Let’s give credit where it’s due.
And yes, that’s the committee I chair. And no, I don’t take credit for this.
It was a group effort, with Eric doing the lion’s share of the work.
And it’s a perfect example of why you should be a member, if you’re not already.
You can hear the candidates discuss the issues in Tuesday’s mayoral debate broadcast by KPCC. Streetsblog looks at the barely contested race in Council District 5, where incumbent Paul Koretz faces little known opponent Mark Herd; rule number one in L.A. politics is incumbents almost never lose. Agoura Hills considers expanding the Chesebro overpass and adding bike lanes over the 101 Freeway. Pomona Valley cyclists are invited to join LACBC affiliate chapter Pomona Valley Bicycle Coalition, which is celebrating it’s first anniversary.

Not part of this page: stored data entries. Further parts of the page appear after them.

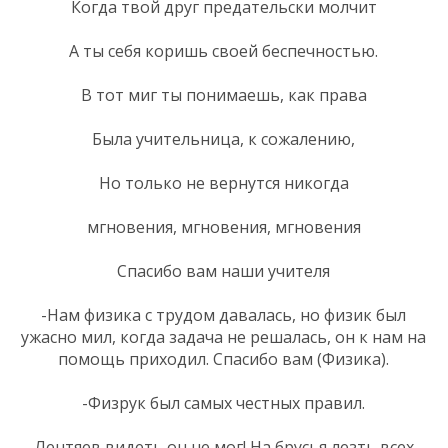
Когда твой друг предательски молчит
А ты себя коришь своей беспечностью.
В тот миг ты понимаешь, как права
Была учительница, к сожалению,
Но только не вернутся никогда
мгновения, мгновения, мгновения
Спасибо вам наши учителя
-Нам физика с трудом давалась, но физик был
ужасно мил, когда задача не решалась, он к нам на
помощь приходил. Спасибо вам (Физика).
-Физрук был самых честных правил.
Лентяев видеть он не мог! На брусья лезть всех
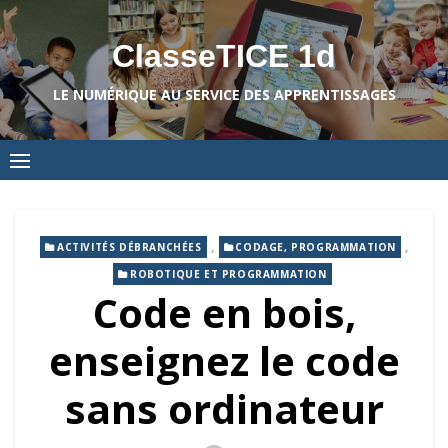
Skip
to
ClasseTICE 1d
content
LE NUMÉRIQUE AU SERVICE DES APPRENTISSAGES
,
,
ACTIVITÉS DÉBRANCHÉES
CODAGE, PROGRAMMATION
ROBOTIQUE ET PROGRAMMATION
Code en bois,
enseignez le code
sans ordinateur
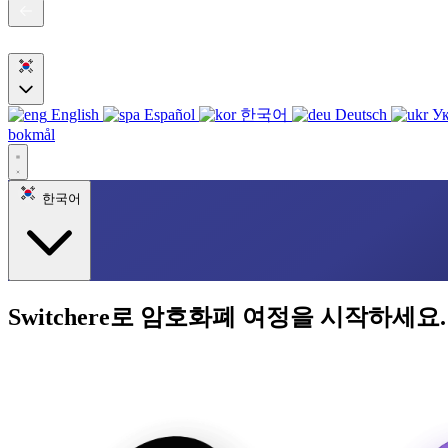
English
Español
한국어
Deutsch
Ук
bokmål
한국어
Switchere로 암호화폐 여정을 시작하세요.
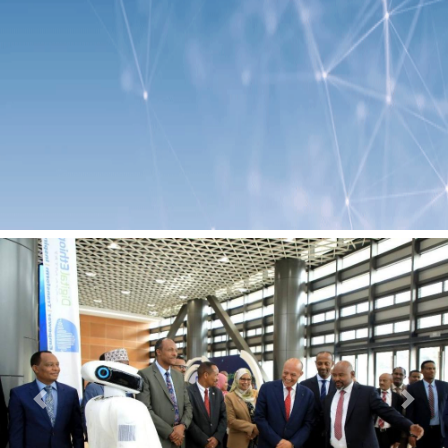
Previous
Next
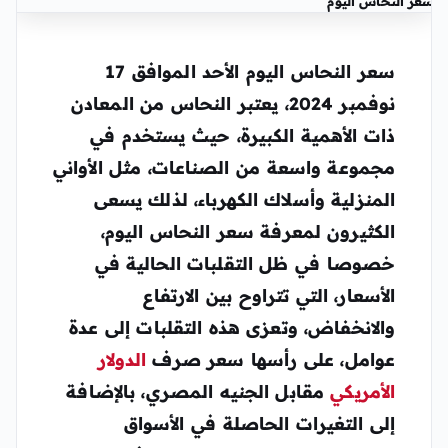
سعر النحاس اليوم
سعر النحاس اليوم الأحد الموافق 17
نوفمبر 2024، يعتبر النحاس من المعادن
ذات الأهمية الكبيرة، حيث يستخدم في
مجموعة واسعة من الصناعات، مثل الأواني
المنزلية وأسلاك الكهرباء، لذلك يسعى
الكثيرون لمعرفة سعر النحاس اليوم،
خصوصا في ظل التقلبات الحالية في
الأسعار، التي تتراوح بين الارتفاع
والانخفاض، وتعزى هذه التقلبات إلى عدة
عوامل، على رأسها سعر صرف
الدولار
الأمريكي
مقابل الجنيه المصري، بالإضافة
إلى التغيرات الحاصلة في الأسواق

Three former CA governors call for reforming CEQA. New bike lanes are on the agenda in Palm Springs. An Orange County woman rebuilds her face, and her life, nine years after she was attacked by a mountain lion while riding her mountain bike; a second rider was killed hours earlier. San Francisco cyclists aren’t happy with a proposal to move bikes off Market Street. If you’re in San Francisco tomorrow and Friday, you could pretend to be European for a video to promote Bike Snob’s newest book. A Chico cyclist dies a week after he was struck by a vehicle; he may have been in an altercation with the driver prior to the collision.

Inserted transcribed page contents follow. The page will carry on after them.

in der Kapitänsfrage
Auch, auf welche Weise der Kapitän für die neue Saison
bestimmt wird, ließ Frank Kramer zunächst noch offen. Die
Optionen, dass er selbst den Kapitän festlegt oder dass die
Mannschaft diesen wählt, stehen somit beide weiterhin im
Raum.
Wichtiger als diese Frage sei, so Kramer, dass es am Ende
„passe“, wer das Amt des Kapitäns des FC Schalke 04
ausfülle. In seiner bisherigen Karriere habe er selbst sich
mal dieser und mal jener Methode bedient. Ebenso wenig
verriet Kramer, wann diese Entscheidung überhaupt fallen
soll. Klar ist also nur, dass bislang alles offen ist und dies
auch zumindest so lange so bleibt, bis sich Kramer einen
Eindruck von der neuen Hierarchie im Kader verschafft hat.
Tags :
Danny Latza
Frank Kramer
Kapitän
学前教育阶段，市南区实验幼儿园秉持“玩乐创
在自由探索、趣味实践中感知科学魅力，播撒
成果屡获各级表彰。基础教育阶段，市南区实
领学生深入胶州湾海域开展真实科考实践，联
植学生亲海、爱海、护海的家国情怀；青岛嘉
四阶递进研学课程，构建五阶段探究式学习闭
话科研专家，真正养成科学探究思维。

Instead of Safe Routes to Schools, why not build schools on already safe routes? Five apps for cyclists. A Tucson driver faces up to seven years in prison after pleading guilty to severely injuring a cyclist, fleeing the scene and tampering with evidence. A Denver driver who tried to blame his own brother faces up to 18 years in prison after being convicted for running a red light and killing a cyclist who was walking his bike in a crosswalk; he sped off with the victim’s bike still lodged in the grill of his SUV. Please don’t feed burritos to the coyotes on a Boulder bike path. A Detroit area town says no to a planned Gran Fondo. Austin surveys its residents following a spike in bike and pedestrian deaths.

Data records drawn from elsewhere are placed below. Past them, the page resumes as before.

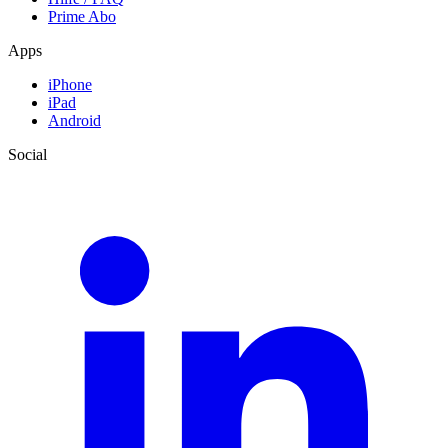
Prime Abo
Apps
iPhone
iPad
Android
Social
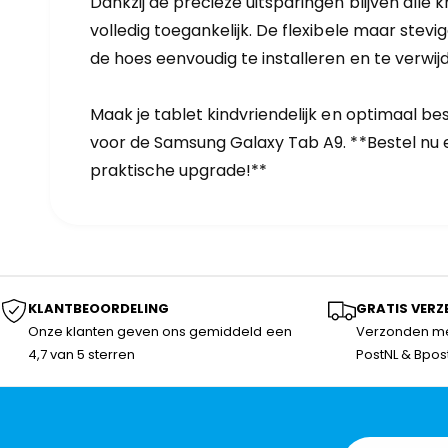
Dankzij de precieze uitsparingen blijven all
volledig toegankelijk. De flexibele maar stevi
de hoes eenvoudig te installeren en te verwijd
Maak je tablet kindvriendelijk en optimaal 
voor de Samsung Galaxy Tab A9. **Bestel nu en
praktische upgrade!**
KLANTBEOORDELING
GRATIS VERZ
Onze klanten geven ons gemiddeld een
Verzonden me
4,7 van 5 sterren
PostNL & Bpos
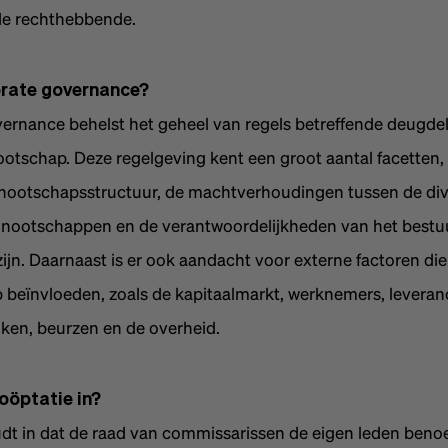
de rechthebbende.
orate governance?
ernance behelst het geheel van regels betreffende deugdel
otschap. Deze regelgeving kent een groot aantal facetten,
nnootschapsstructuur, de machtverhoudingen tussen de di
nootschappen en de verantwoordelijkheden van het bestu
zijn. Daarnaast is er ook aandacht voor externe factoren die
beïnvloeden, zoals de kapitaalmarkt, werknemers, leveranc
ken, beurzen en de overheid.
oöptatie in?
dt in dat de raad van commissarissen de eigen leden beno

The proposed World Series of Cycling is dead in the water; with a little luck, UCI president Pat McQuaid’s tenure will soon follow. Manchester cyclists can avoid ticket fines by taking a bike safety course. More proof of the international bike boom, as the number of Dublin cyclists has doubled in the last eight years. New Zealand researchers map the country’s cycling crash hotspots. A British expat builds a bike to filter Beijing’s choking smog while riding.
Finally, you never have to ride alone again.